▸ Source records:
◆ ◆ ◆ ◆ ◆

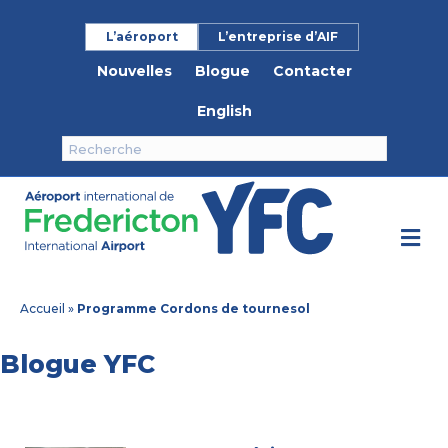
L’aéroport
L’entreprise d’AIF
Nouvelles
Blogue
Contacter
English
M
Accueil
»
Programme Cordons de tournesol
Blogue YFC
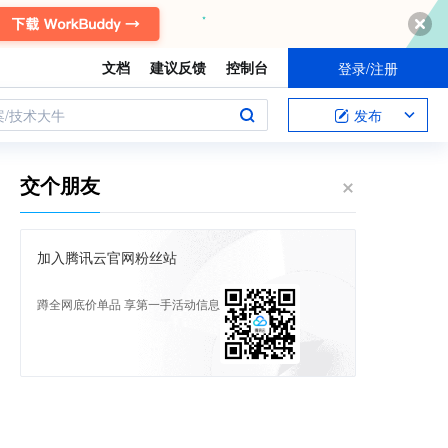
文档
建议反馈
控制台
登录/注册
案/技术大牛
发布
交个朋友
加入腾讯云官网粉丝站
蹲全网底价单品 享第一手活动信息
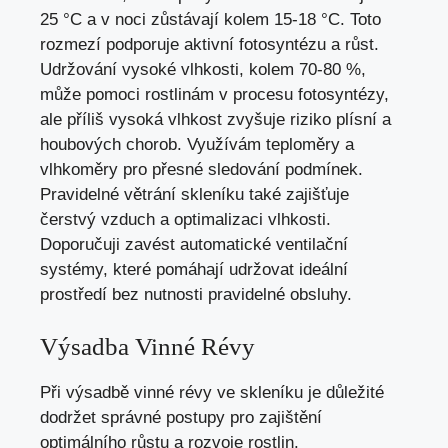
25 °C a v noci zůstávají kolem 15-18 °C. Toto
rozmezí podporuje aktivní fotosyntézu a růst.
Udržování vysoké vlhkosti, kolem 70-80 %,
může pomoci rostlinám v procesu fotosyntézy,
ale příliš vysoká vlhkost zvyšuje riziko plísní a
houbových chorob. Využívám teploměry a
vlhkoměry pro přesné sledování podmínek.
Pravidelné větrání skleníku také zajišťuje
čerstvý vzduch a optimalizaci vlhkosti.
Doporučuji zavést automatické ventilační
systémy, které pomáhají udržovat ideální
prostředí bez nutnosti pravidelné obsluhy.
Výsadba Vinné Révy
Při výsadbě vinné révy ve skleníku je důležité
dodržet správné postupy pro zajištění
optimálního růstu a rozvoje rostlin.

◆ ◆ ◆ ◆ ◆

What is needed is a copy of every line above in which "kolem" appears.

25 °C a v noci zůstávají kolem 15-18 °C. Toto
Udržování vysoké vlhkosti, kolem 70-80 %,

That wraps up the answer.